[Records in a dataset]
····················

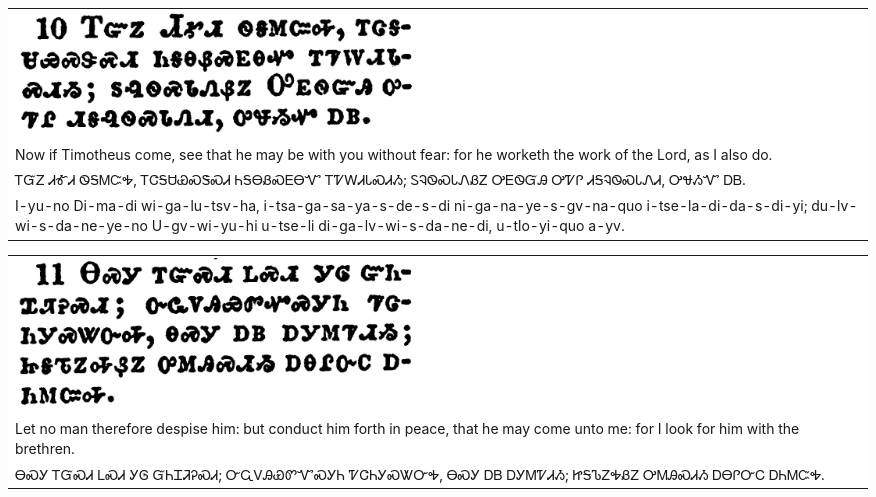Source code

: <table>
<tbody>
<tr class="odd">
<td><a href="071610.png"><img src="071610.png" width="400" /></a></td>
</tr>
<tr class="even">
<td>Now if Timotheus come, see that he may be with you without fear: for he worketh the work of the Lord, as I also do.</td>
</tr>
<tr class="odd">
<td>ᎢᏳᏃ ᏗᎹᏗ ᏫᎦᎷᏨᎭ, ᎢᏣᎦᏌᏯᏍᏕᏍᏗ ᏂᎦᎾᏰᏍᎬᎾᏉ ᎢᏤᎳᏗᏓᏍᏗᏱ; ᏚᎸᏫᏍᏓᏁᏰᏃ ᎤᎬᏫᏳᎯ ᎤᏤᎵ ᏗᎦᎸᏫᏍᏓᏁᏗ, ᎤᏠᏱᏉ ᎠᏴ.</td>
</tr>
<tr class="even">
<td>I-yu-no Di-ma-di wi-ga-lu-tsv-ha, i-tsa-ga-sa-ya-s-de-s-di ni-ga-na-ye-s-gv-na-quo i-tse-la-di-da-s-di-yi; du-lv-wi-s-da-ne-ye-no U-gv-wi-yu-hi u-tse-li di-ga-lv-wi-s-da-ne-di, u-tlo-yi-quo a-yv.</td>
</tr>
</tbody>
</table>

<table>
<tbody>
<tr class="odd">
<td><a href="071611.png"><img src="071611.png" width="400" /></a></td>
</tr>
<tr class="even">
<td>Let no man therefore despise him: but conduct him forth in peace, that he may come unto me: for I look for him with the brethren.</td>
</tr>
<tr class="odd">
<td>ᎾᏍᎩ ᎢᏳᏍᏗ ᏞᏍᏗ ᎩᎶ ᏳᏂᏆᏘᎮᏍᏗ; ᏅᏩᏙᎯᏯᏛᏉᏍᎩᏂ ᏤᏣᏂᎩᏍᏔᏅᎭ, ᎾᏍᎩ ᎠᏴ ᎠᎩᎷᏤᏗᏱ; ᏥᎦᏖᏃᎭᏰᏃ ᎤᎷᎯᏍᏗᏱ ᎠᎾᎵᏅᏟ ᎠᏂᎷᏨᎭ.</td>
</tr>
<tr class="even">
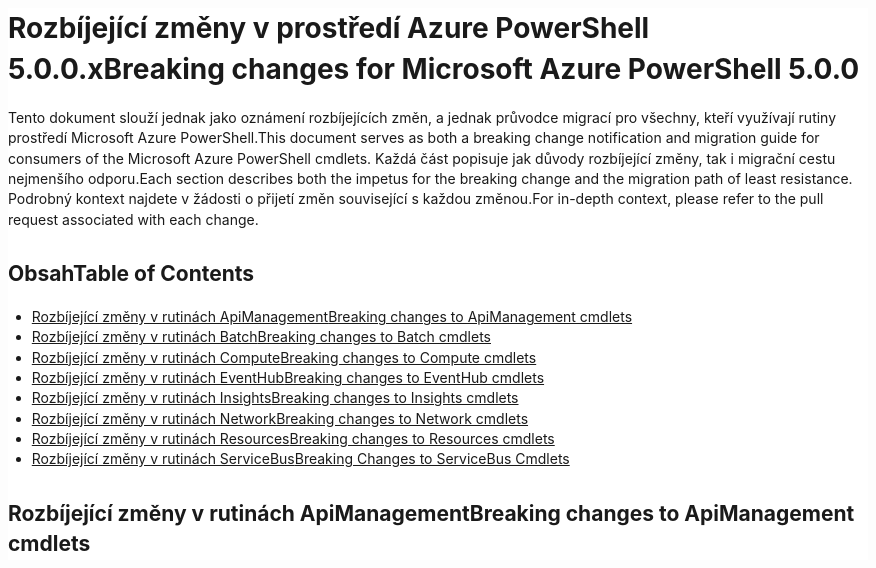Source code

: # <a name="breaking-changes-for-microsoft-azure-powershell-500"></a><span data-ttu-id="21345-101">Rozbíjející změny v prostředí Azure PowerShell 5.0.0.x</span><span class="sxs-lookup"><span data-stu-id="21345-101">Breaking changes for Microsoft Azure PowerShell 5.0.0</span></span>

<span data-ttu-id="21345-102">Tento dokument slouží jednak jako oznámení rozbíjejících změn, a jednak průvodce migrací pro všechny, kteří využívají rutiny prostředí Microsoft Azure PowerShell.</span><span class="sxs-lookup"><span data-stu-id="21345-102">This document serves as both a breaking change notification and migration guide for consumers of the Microsoft Azure PowerShell cmdlets.</span></span> <span data-ttu-id="21345-103">Každá část popisuje jak důvody rozbíjející změny, tak i migrační cestu nejmenšího odporu.</span><span class="sxs-lookup"><span data-stu-id="21345-103">Each section describes both the impetus for the breaking change and the migration path of least resistance.</span></span> <span data-ttu-id="21345-104">Podrobný kontext najdete v žádosti o přijetí změn související s každou změnou.</span><span class="sxs-lookup"><span data-stu-id="21345-104">For in-depth context, please refer to the pull request associated with each change.</span></span>

## <a name="table-of-contents"></a><span data-ttu-id="21345-105">Obsah</span><span class="sxs-lookup"><span data-stu-id="21345-105">Table of Contents</span></span>

- [<span data-ttu-id="21345-106">Rozbíjející změny v rutinách ApiManagement</span><span class="sxs-lookup"><span data-stu-id="21345-106">Breaking changes to ApiManagement cmdlets</span></span>](#breaking-changes-to-apimanagement-cmdlets)
- [<span data-ttu-id="21345-107">Rozbíjející změny v rutinách Batch</span><span class="sxs-lookup"><span data-stu-id="21345-107">Breaking changes to Batch cmdlets</span></span>](#breaking-changes-to-batch-cmdlets)
- [<span data-ttu-id="21345-108">Rozbíjející změny v rutinách Compute</span><span class="sxs-lookup"><span data-stu-id="21345-108">Breaking changes to Compute cmdlets</span></span>](#breaking-changes-to-compute-cmdlets)
- [<span data-ttu-id="21345-109">Rozbíjející změny v rutinách EventHub</span><span class="sxs-lookup"><span data-stu-id="21345-109">Breaking changes to EventHub cmdlets</span></span>](#breaking-changes-to-eventhub-cmdlets)
- [<span data-ttu-id="21345-110">Rozbíjející změny v rutinách Insights</span><span class="sxs-lookup"><span data-stu-id="21345-110">Breaking changes to Insights cmdlets</span></span>](#breaking-changes-to-insights-cmdlets)
- [<span data-ttu-id="21345-111">Rozbíjející změny v rutinách Network</span><span class="sxs-lookup"><span data-stu-id="21345-111">Breaking changes to Network cmdlets</span></span>](#breaking-changes-to-network-cmdlets)
- [<span data-ttu-id="21345-112">Rozbíjející změny v rutinách Resources</span><span class="sxs-lookup"><span data-stu-id="21345-112">Breaking changes to Resources cmdlets</span></span>](#breaking-changes-to-resources-cmdlets)
- [<span data-ttu-id="21345-113">Rozbíjející změny v rutinách ServiceBus</span><span class="sxs-lookup"><span data-stu-id="21345-113">Breaking Changes to ServiceBus Cmdlets</span></span>](#breaking-changes-to-servicebus-cmdlets)

## <a name="breaking-changes-to-apimanagement-cmdlets"></a><span data-ttu-id="21345-114">Rozbíjející změny v rutinách ApiManagement</span><span class="sxs-lookup"><span data-stu-id="21345-114">Breaking changes to ApiManagement cmdlets</span></span>
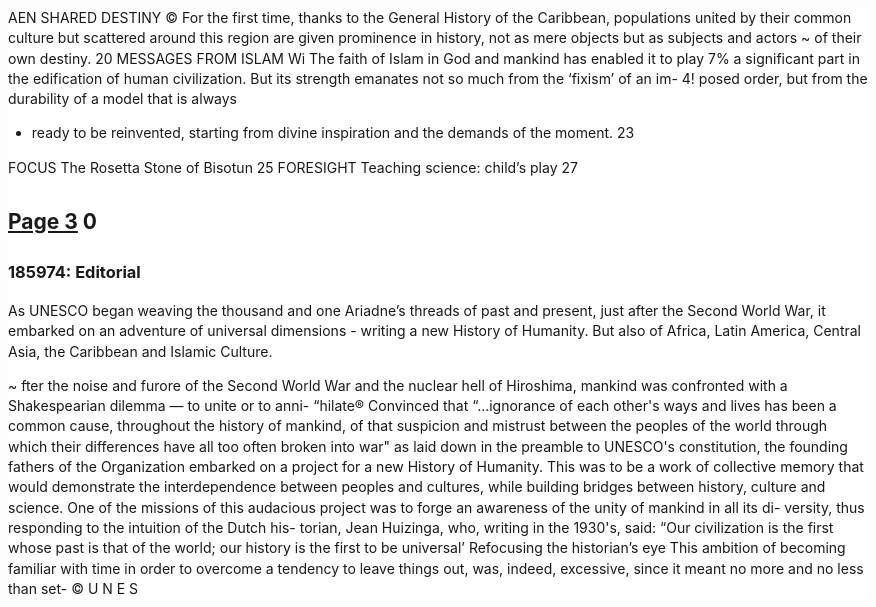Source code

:    AEN 
SHARED DESTINY 
© For the first time, thanks to the General History 
of the Caribbean, populations united by their common culture 
but scattered around this region are given prominence 
in history, not as mere objects but as subjects and actors 
~ of their own destiny. 20 
MESSAGES FROM ISLAM 
Wi The faith of Islam in God and mankind has enabled it to play 
7% a significant part in the edification of human civilization. But 
its strength emanates not so much from the ‘fixism’ of an im- 
4! posed order, but from the durability of a model that is always 
+ ready to be reinvented, starting from divine inspiration and the 
demands of the moment. 23 
   
FOCUS 
The Rosetta Stone of Bisotun 25 
FORESIGHT 
Teaching science: child’s play 27

## [Page 3](https://demo.humlab.umu.se/courier/185864eng.pdf#page=3) 0

### 185974: Editorial

As UNESCO began weaving the thousand 
and one Ariadne’s threads of past and 
present, just after the Second World War, 
it embarked on an adventure of 
universal dimensions - writing a new 
History of Humanity. But also of Africa, 
Latin America, Central Asia, the Caribbean 
and Islamic Culture. 
   
  
~ fter the noise and furore of the Second World War and 
the nuclear hell of Hiroshima, mankind was confronted 
with a Shakespearian dilemma — to unite or to anni- 
“hilate® Convinced that “...ignorance of each other's 
ways and lives has been a common cause, throughout 
the history of mankind, of that suspicion and mistrust 
between the peoples of the world through which their 
differences have all too often broken into war" as laid 
down in the preamble to UNESCO's constitution, the 
founding fathers of the Organization embarked on a 
project for a new History of Humanity. This was to be a 
work of collective memory that would demonstrate the 
interdependence between peoples and cultures, while 
building bridges between history, culture and science. 
One of the missions of this audacious project was to 
forge an awareness of the unity of mankind in all its di- 
versity, thus responding to the intuition of the Dutch his- 
torian, Jean Huizinga, who, writing in the 1930's, said: 
“Our civilization is the first whose past is that of the 
world; our history is the first to be universal’ 
Refocusing the historian’s eye 
This ambition of becoming familiar with time in order to 
overcome a tendency to leave things out, was, indeed, 
excessive, since it meant no more and no less than set- 
© 
U
N
E
S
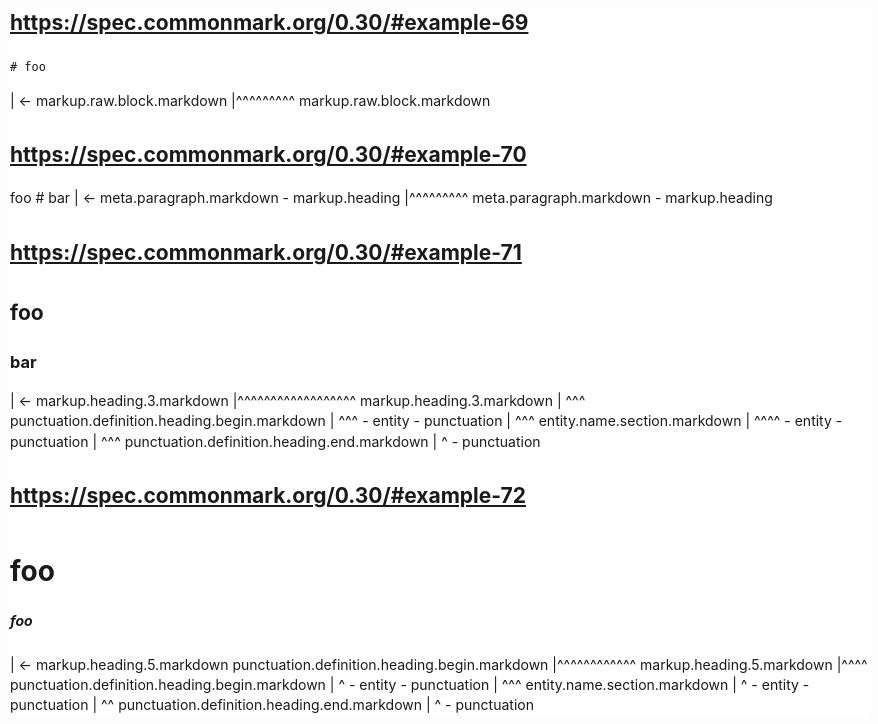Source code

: ## https://spec.commonmark.org/0.30/#example-69

    # foo
| <- markup.raw.block.markdown
|^^^^^^^^^ markup.raw.block.markdown

## https://spec.commonmark.org/0.30/#example-70

foo
    # bar
| <- meta.paragraph.markdown - markup.heading
|^^^^^^^^^ meta.paragraph.markdown - markup.heading

## https://spec.commonmark.org/0.30/#example-71

## foo ##
  ###   bar    ###
| <- markup.heading.3.markdown
|^^^^^^^^^^^^^^^^^^ markup.heading.3.markdown
| ^^^ punctuation.definition.heading.begin.markdown
|    ^^^ - entity - punctuation 
|       ^^^ entity.name.section.markdown
|          ^^^^ - entity - punctuation 
|              ^^^ punctuation.definition.heading.end.markdown
|                 ^ - punctuation 

## https://spec.commonmark.org/0.30/#example-72

# foo ##################################
##### foo ##
| <- markup.heading.5.markdown punctuation.definition.heading.begin.markdown
|^^^^^^^^^^^^ markup.heading.5.markdown
|^^^^ punctuation.definition.heading.begin.markdown
|    ^ - entity - punctuation 
|     ^^^ entity.name.section.markdown
|        ^ - entity - punctuation 
|         ^^ punctuation.definition.heading.end.markdown
|           ^ - punctuation 
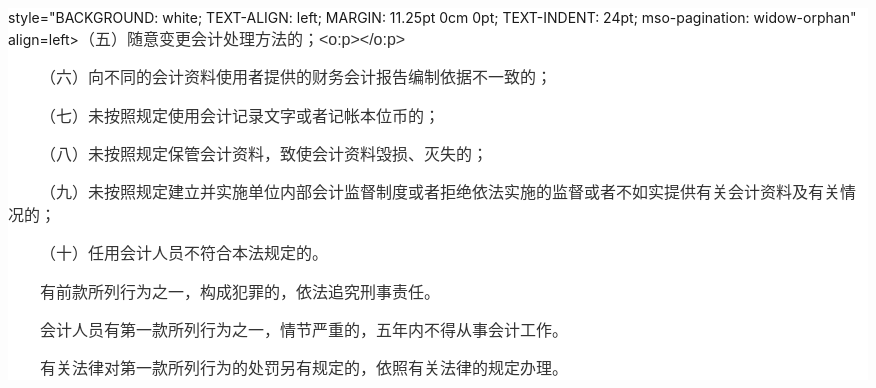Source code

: style="BACKGROUND: white; TEXT-ALIGN: left; MARGIN: 11.25pt 0cm 0pt; TEXT-INDENT: 24pt; mso-pagination: widow-orphan" 
align=left><A name=No144_Z6T42K1X5></A><SPAN 
style='FONT-SIZE: 12pt; FONT-FAMILY: "微软雅黑",sans-serif; COLOR: #333333; mso-bidi-font-family: 宋体; mso-font-kerning: 0pt'>（五）随意变更会计处理方法的；<SPAN 
lang=EN-US><o:p></o:p></SPAN></SPAN></P>
<P class=MsoNormal 
style="BACKGROUND: white; TEXT-ALIGN: left; MARGIN: 11.25pt 0cm 0pt; TEXT-INDENT: 24pt; mso-pagination: widow-orphan" 
align=left><A name=No145_Z6T42K1X6></A><SPAN 
style='FONT-SIZE: 12pt; FONT-FAMILY: "微软雅黑",sans-serif; COLOR: #333333; mso-bidi-font-family: 宋体; mso-font-kerning: 0pt'>（六）向不同的会计资料使用者提供的财务会计报告编制依据不一致的；<SPAN 
lang=EN-US><o:p></o:p></SPAN></SPAN></P>
<P class=MsoNormal 
style="BACKGROUND: white; TEXT-ALIGN: left; MARGIN: 11.25pt 0cm 0pt; TEXT-INDENT: 24pt; mso-pagination: widow-orphan" 
align=left><A name=No146_Z6T42K1X7></A><SPAN 
style='FONT-SIZE: 12pt; FONT-FAMILY: "微软雅黑",sans-serif; COLOR: #333333; mso-bidi-font-family: 宋体; mso-font-kerning: 0pt'>（七）未按照规定使用会计记录文字或者记帐本位币的；<SPAN 
lang=EN-US><o:p></o:p></SPAN></SPAN></P>
<P class=MsoNormal 
style="BACKGROUND: white; TEXT-ALIGN: left; MARGIN: 11.25pt 0cm 0pt; TEXT-INDENT: 24pt; mso-pagination: widow-orphan" 
align=left><A name=No147_Z6T42K1X8></A><SPAN 
style='FONT-SIZE: 12pt; FONT-FAMILY: "微软雅黑",sans-serif; COLOR: #333333; mso-bidi-font-family: 宋体; mso-font-kerning: 0pt'>（八）未按照规定保管会计资料，致使会计资料毁损、灭失的；<SPAN 
lang=EN-US><o:p></o:p></SPAN></SPAN></P>
<P class=MsoNormal 
style="BACKGROUND: white; TEXT-ALIGN: left; MARGIN: 11.25pt 0cm 0pt; TEXT-INDENT: 24pt; mso-pagination: widow-orphan" 
align=left><A name=No148_Z6T42K1X9></A><SPAN 
style='FONT-SIZE: 12pt; FONT-FAMILY: "微软雅黑",sans-serif; COLOR: #333333; mso-bidi-font-family: 宋体; mso-font-kerning: 0pt'>（九）未按照规定建立并实施单位内部会计监督制度或者拒绝依法实施的监督或者不如实提供有关会计资料及有关情况的；<SPAN 
lang=EN-US><o:p></o:p></SPAN></SPAN></P>
<P class=MsoNormal 
style="BACKGROUND: white; TEXT-ALIGN: left; MARGIN: 11.25pt 0cm 0pt; TEXT-INDENT: 24pt; mso-pagination: widow-orphan" 
align=left><A name=No149_Z6T42K1X10></A><SPAN 
style='FONT-SIZE: 12pt; FONT-FAMILY: "微软雅黑",sans-serif; COLOR: #333333; mso-bidi-font-family: 宋体; mso-font-kerning: 0pt'>（十）任用会计人员不符合本法规定的。<SPAN 
lang=EN-US><o:p></o:p></SPAN></SPAN></P>
<P class=MsoNormal 
style="BACKGROUND: white; TEXT-ALIGN: left; MARGIN: 11.25pt 0cm 0pt; TEXT-INDENT: 24pt; mso-pagination: widow-orphan" 
align=left><A name=No150_Z6T42K2></A><SPAN 
style='FONT-SIZE: 12pt; FONT-FAMILY: "微软雅黑",sans-serif; COLOR: #333333; mso-bidi-font-family: 宋体; mso-font-kerning: 0pt'>有前款所列行为之一，构成犯罪的，依法追究刑事责任。<SPAN 
lang=EN-US><o:p></o:p></SPAN></SPAN></P>
<P class=MsoNormal 
style="BACKGROUND: white; TEXT-ALIGN: left; MARGIN: 11.25pt 0cm 0pt; TEXT-INDENT: 24pt; mso-pagination: widow-orphan" 
align=left><A name=No151_Z6T42K3></A><SPAN 
style='FONT-SIZE: 12pt; FONT-FAMILY: "微软雅黑",sans-serif; COLOR: #333333; mso-bidi-font-family: 宋体; mso-font-kerning: 0pt'>会计人员有第一款所列行为之一，情节严重的，五年内不得从事会计工作。<SPAN 
lang=EN-US><o:p></o:p></SPAN></SPAN></P>
<P class=MsoNormal 
style="BACKGROUND: white; TEXT-ALIGN: left; MARGIN: 11.25pt 0cm 0pt; TEXT-INDENT: 24pt; mso-pagination: widow-orphan" 
align=left><A name=No152_Z6T42K4></A><SPAN 
style='FONT-SIZE: 12pt; FONT-FAMILY: "微软雅黑",sans-serif; COLOR: #333333; mso-bidi-font-family: 宋体; mso-font-kerning: 0pt'>有关法律对第一款所列行为的处罚另有规定的，依照有关法律的规定办理。<SPAN 
lang=EN-US><o:p></o:p></SPAN></SPAN></P>
<P class=MsoNormal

····················

ACTION ITEM. Report each line of the records above that contains the string "ApiManagement", copying every such line in full. Matching is case-sensitive.

ANSWER BOX.
- [<span data-ttu-id="21345-106">Rozbíjející změny v rutinách ApiManagement</span><span class="sxs-lookup"><span data-stu-id="21345-106">Breaking changes to ApiManagement cmdlets</span></span>](#breaking-changes-to-apimanagement-cmdlets)
## <a name="breaking-changes-to-apimanagement-cmdlets"></a><span data-ttu-id="21345-114">Rozbíjející změny v rutinách ApiManagement</span><span class="sxs-lookup"><span data-stu-id="21345-114">Breaking changes to ApiManagement cmdlets</span></span>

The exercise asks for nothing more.